A song that means a lot to you:
The Cure – Close to Me
I must’ve been nineteen or twenty. I had to talk myself into looking up from the sidewalk. I covered all of the mirrors in my apartment with newspaper and didn’t look at myself for months. I felt like being alive was a real injustice and that it was really unfair that I was a person, and that I had to be a person. And if not today, someday I would have to look up from the sidewalk, and I’d have to figure out some sort of way to sustain myself, some way to be employable, to interact with others, but it really seemed impossible.

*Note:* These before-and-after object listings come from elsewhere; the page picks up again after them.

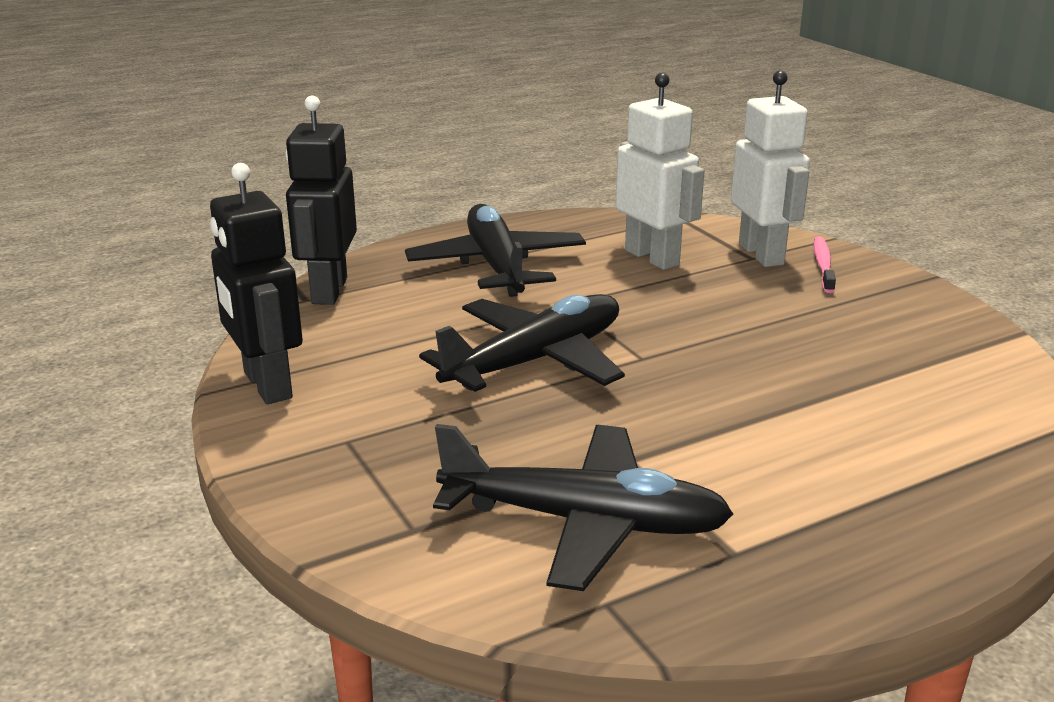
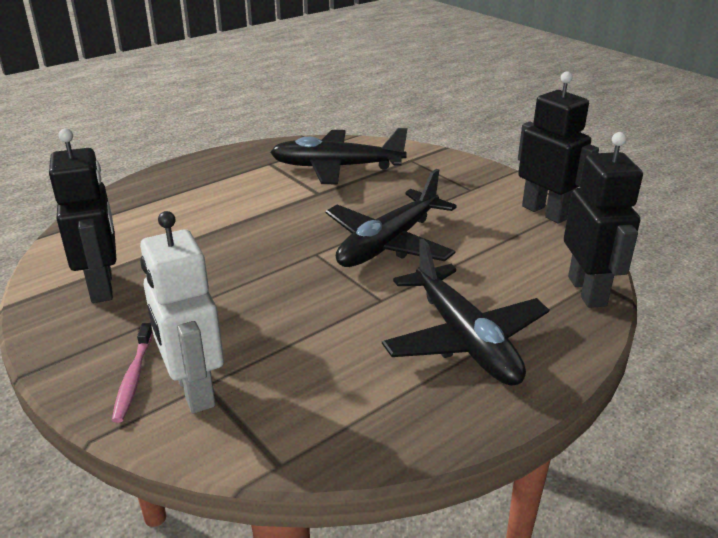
camera: 170 degrees right, 5 degrees up
(652, 258) = (313, 370): white robot -> none
(919, 341) = (102, 286): none -> black robot

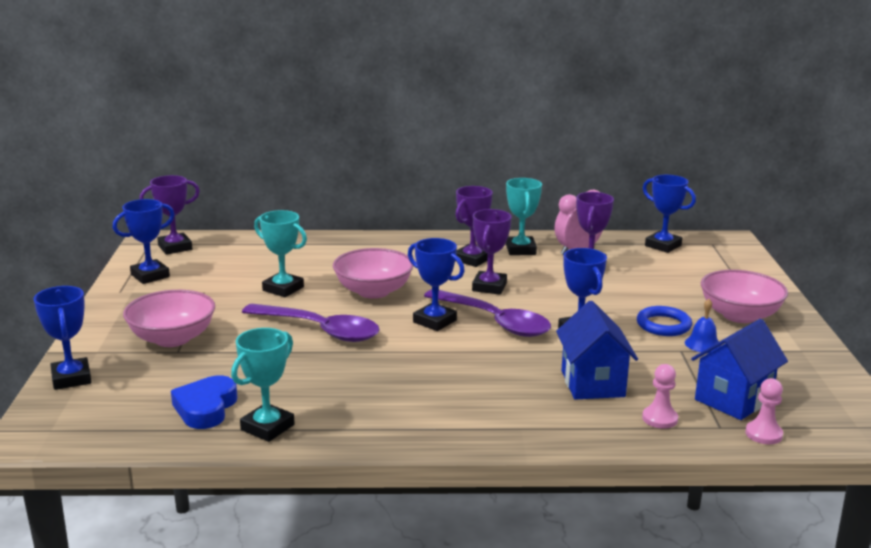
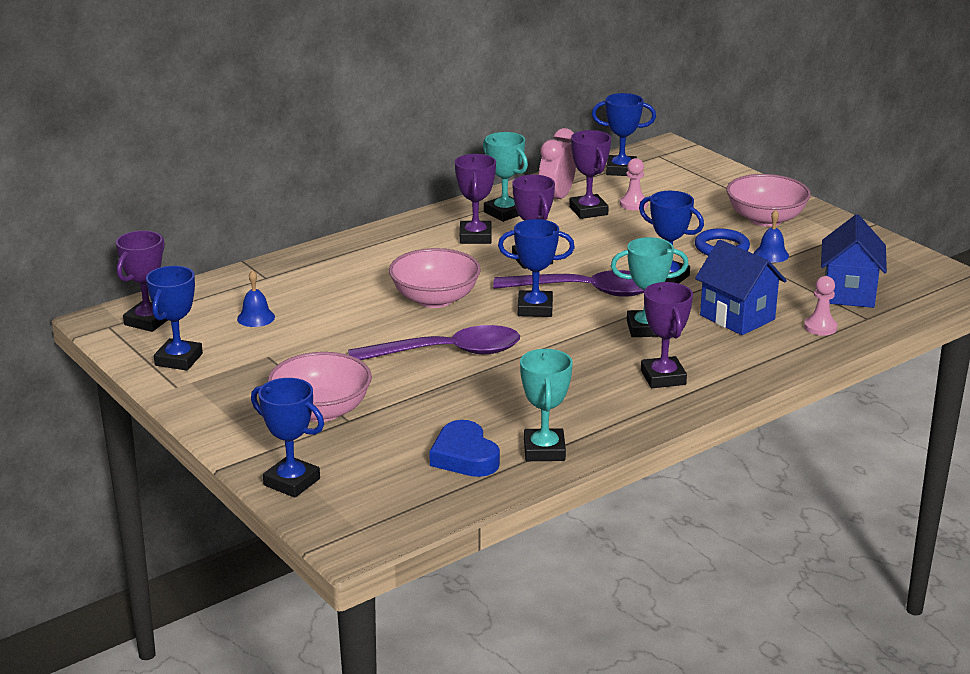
camera: 35 degrees left, 5 degrees up
(239, 266) = (256, 318): none -> blue bell
(283, 289) = (343, 326): turquoise trophy -> turquoise trophy (646, 328)
(452, 408) = (663, 377): none -> purple trophy
(763, 434) = (900, 312): pink pawn -> pink pawn (633, 204)

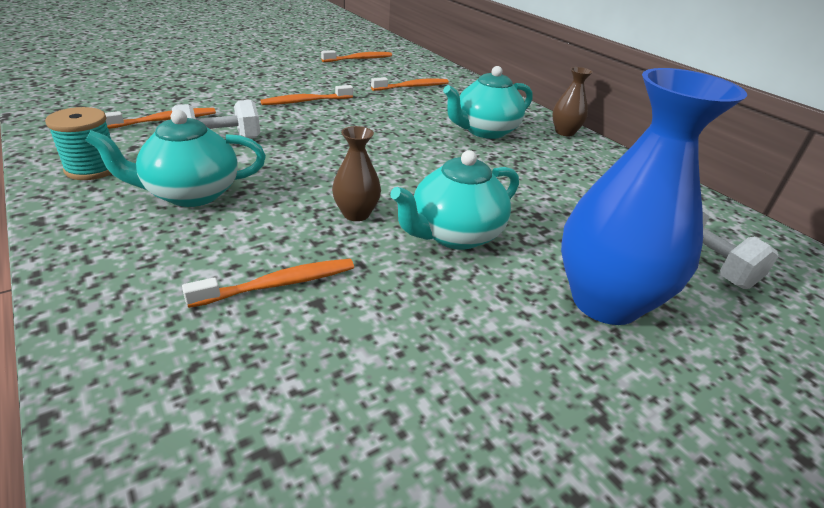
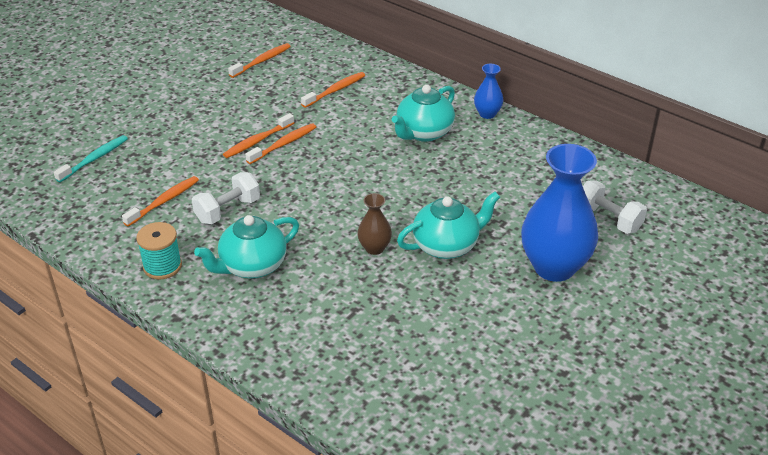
camera: 15 degrees left, 5 degrees up
(140, 81) = (94, 159): none -> turquoise toothbrush
(278, 284) = (362, 314): orange toothbrush -> orange toothbrush (283, 144)
(454, 235) = (447, 245): turquoise teapot -> turquoise teapot turned 150 degrees counterclockwise
(564, 132) = (487, 114): brown vase -> blue vase

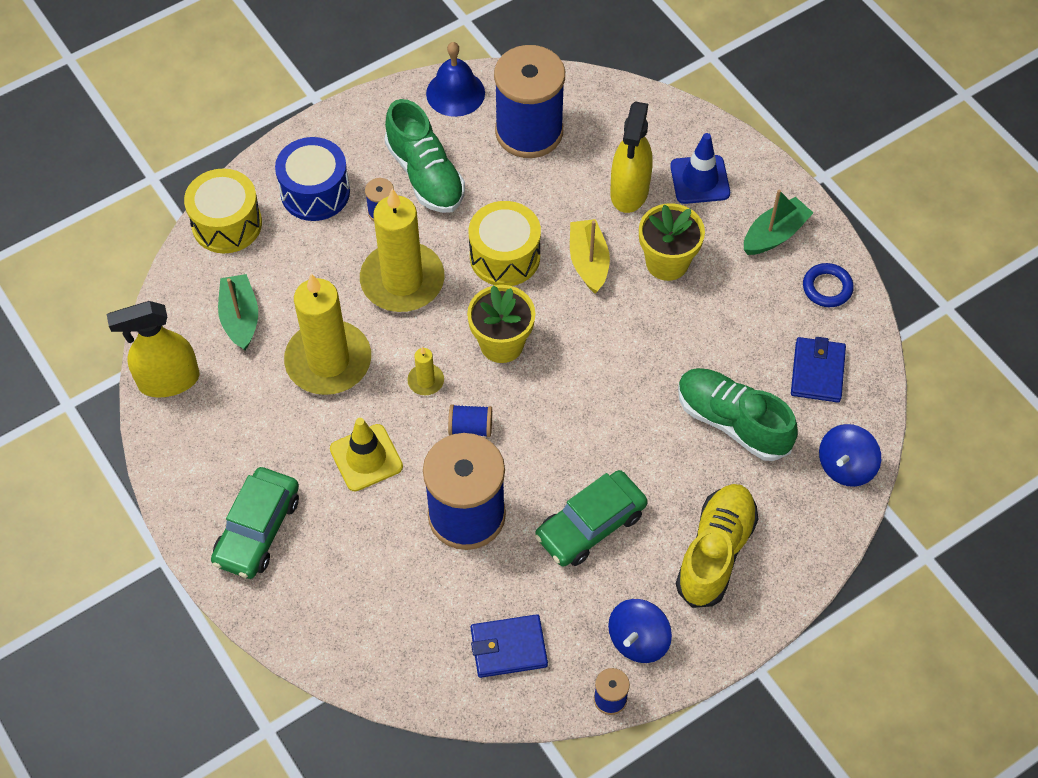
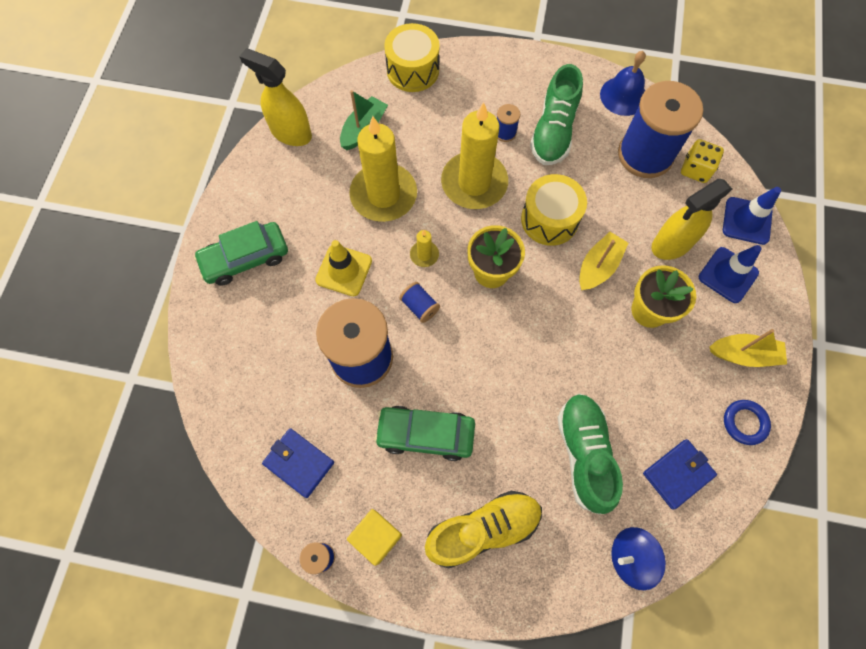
camera: 45 degrees right, 10 degrees up
(315, 192) = (479, 91): blue drum -> none
(585, 110) = (695, 169): none -> yellow dice
(638, 640) = (376, 537): blue spinning top -> yellow cube
(670, 121) = (747, 221): none -> blue traffic cone
(774, 234) = (743, 354): green boat -> yellow boat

I was broke and hungry and found myself walking into a Subway sandwich shop. When I walked in, Close to Me was playing over the tinny little intercom speakers and I just sat down at the nearest table. I didn’t even order, I just took a seat, listened to the song and wept. What a mess. There was no deep epiphany, other than: I thought I needed a sandwich, but what I really needed was The Cure. I got to see them for the first time at Fuji Rock in 2019 and I couldn’t clap or scream loud enough to match my gratitude. How frustrating! Is there not a larger, deeper, or more absolute phrase than “thank you”? Why does it feel so paltry? Please respond.